Dikeluarkan pada:
Peru dan Burkina Faso memimpin kemerosotan kebebasan global secara umum tahun lalu, tetapi sejumlah negara lain menunjukkan perbaikan, memberi harapan dalam perang melawan otoritarianisme, menurut kelompok riset AS Freedom House.
Dalam laporan tahunan ke-50 tentang kebebasan global, kelompok riset demokrasi AS menurunkan peringkat Peru dan Burkina Faso, dan juga mencatat penurunan di Rusia, Nikaragua, El Salvador, dan Hungaria.
Peru, di mana kekacauan politik tumbuh tahun lalu dengan pemakzulan Presiden Pedro Castillo setelah dia mencoba membubarkan kongres dan pemerintahan berdasarkan dekrit, dipindahkan dari bebas menjadi sebagian bebas, sementara Burkina Faso, yang mengalami dua kudeta militer pada 2022, diturunkan menjadi tidak bebas.
Kolombia dan Lesotho keduanya ditingkatkan menjadi gratis dari sebagian gratis.
Kolombia menyaksikan pemilihan presiden sayap kiri pertamanya, Gustavo Pedro, yang telah berjanji untuk meningkatkan inklusi demokrasi, sementara Lesotho memilih taipan berlian Sam Matekane dengan platform transparansi dan reformasi ekonomi di negara Afrika yang terkurung daratan itu.
Perbaikan
Terlepas dari penurunan bersih dalam kebebasan di seluruh dunia, Freedom House juga mengalami peningkatan di negara-negara termasuk Slovenia, Kosovo, Kenya, Malaysia, Filipina, dan Zambia.

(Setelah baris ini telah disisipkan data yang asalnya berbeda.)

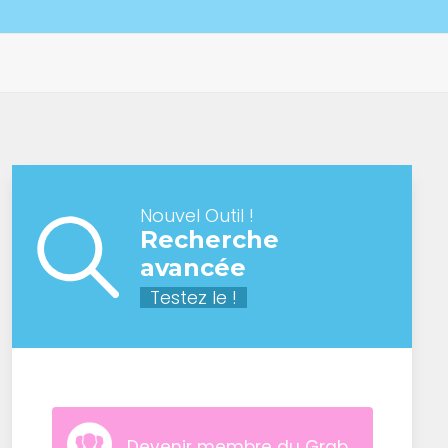
Nouvel Outil !
Recherche
avancée
Testez le !
Devenir membre du Grab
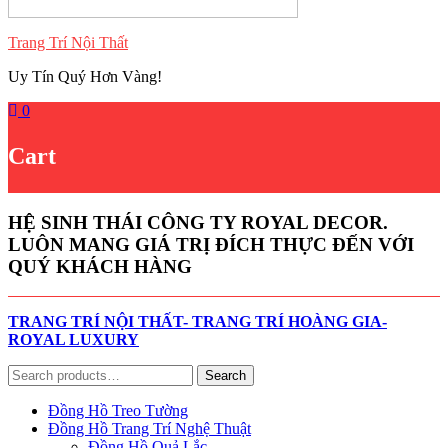
Trang Trí Nội Thất
Uy Tín Quý Hơn Vàng!
0
Cart
HỆ SINH THÁI CÔNG TY ROYAL DECOR.
LUÔN MANG GIÁ TRỊ ĐÍCH THỰC ĐẾN VỚI
QUÝ KHÁCH HÀNG
TRANG TRÍ NỘI THẤT- TRANG TRÍ HOÀNG GIA-
ROYAL LUXURY
Search
Search
for:
Đồng Hồ Treo Tường
Đồng Hồ Trang Trí Nghệ Thuật
Đồng Hồ Quả Lắc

Laporan tahun 2022 “mendokumentasikan kelanjutan dari tren yang meresahkan, tetapi juga memberi beberapa alasan untuk berharap bahwa resesi kebebasan selama 17 tahun terakhir mungkin akan berubah,” kata presiden Freedom House Michael Abramowitz dalam sebuah pernyataan.
Amerika Latin adalah garis depan utama.
“Selama bertahun-tahun, Amerika Latin adalah wilayah yang stabil, ada tingkat kebebasan yang relatif tinggi dan Kuba sebagai daerah terpencil, sampai konsolidasi otoriter terjadi di Venezuela dan kemudian di Nikaragua,” kata Amy Slipowitz, salah satu penulis laporan tersebut.

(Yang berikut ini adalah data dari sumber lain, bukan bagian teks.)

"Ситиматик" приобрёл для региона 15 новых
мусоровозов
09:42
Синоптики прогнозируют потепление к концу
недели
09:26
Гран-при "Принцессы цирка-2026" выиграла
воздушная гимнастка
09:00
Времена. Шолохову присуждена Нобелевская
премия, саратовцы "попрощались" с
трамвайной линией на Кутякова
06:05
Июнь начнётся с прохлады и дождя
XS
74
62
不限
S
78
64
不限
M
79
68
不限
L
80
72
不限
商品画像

Di Peru, dia menunjuk pada langkah otoriter yang diambil oleh mantan presiden Alberto Fujimori, yang memerintah dari tahun 1990 hingga 2000, sebagai pertanda tren baru-baru ini di negara tersebut, yang telah memiliki enam presiden dalam lima tahun.

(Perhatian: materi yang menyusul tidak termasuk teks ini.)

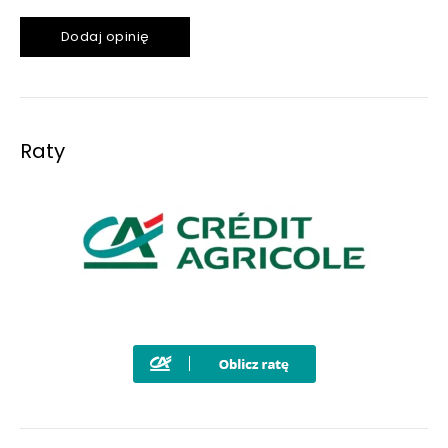
Dodaj opinię
Raty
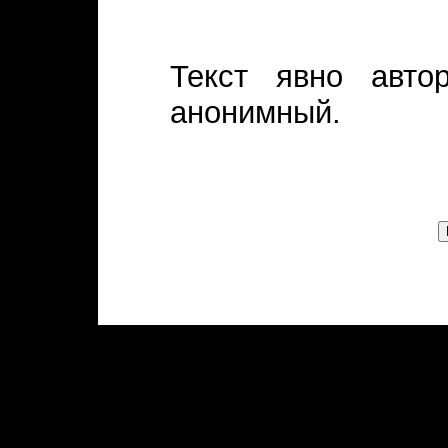
Текст явно авто
анонимный.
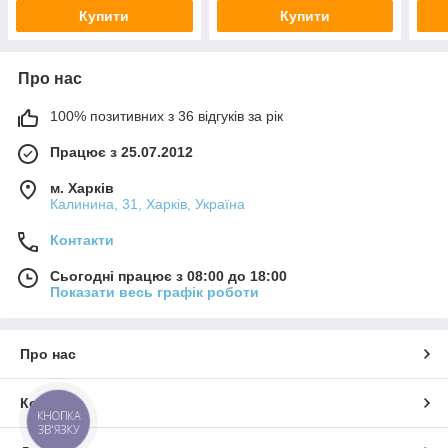
Купити
Купити
Про нас
100% позитивних з 36 відгуків за рік
Працює з 25.07.2012
м. Харків
Калинина, 31, Харків, Україна
Контакти
Сьогодні працює з 08:00 до 18:00
Показати весь графік роботи
Про нас
Контакти
КНОПКА
ЗВ'ЯЗКУ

“Salah satu tren yang kami temukan dalam penelitian global yang lebih luas adalah bahwa baik kudeta maupun upaya kudeta dapat menyebabkan kemunduran jangka panjang,” katanya, menunjuk pada efek setelah pengambilalihan militer di Thailand tahun 2014 dan upaya tahun 2016. untuk menggulingkan Presiden Turki Recep Tayyip Erdogan.
India, yang bangga menjadi negara demokrasi terbesar di dunia, terdaftar sebagai negara bebas sebagian untuk tahun ketiga berturut-turut setelah diturunkan peringkatnya karena pembatasan kebebasan sipil dan kebebasan berekspresi di bawah Perdana Menteri Narendra Modi.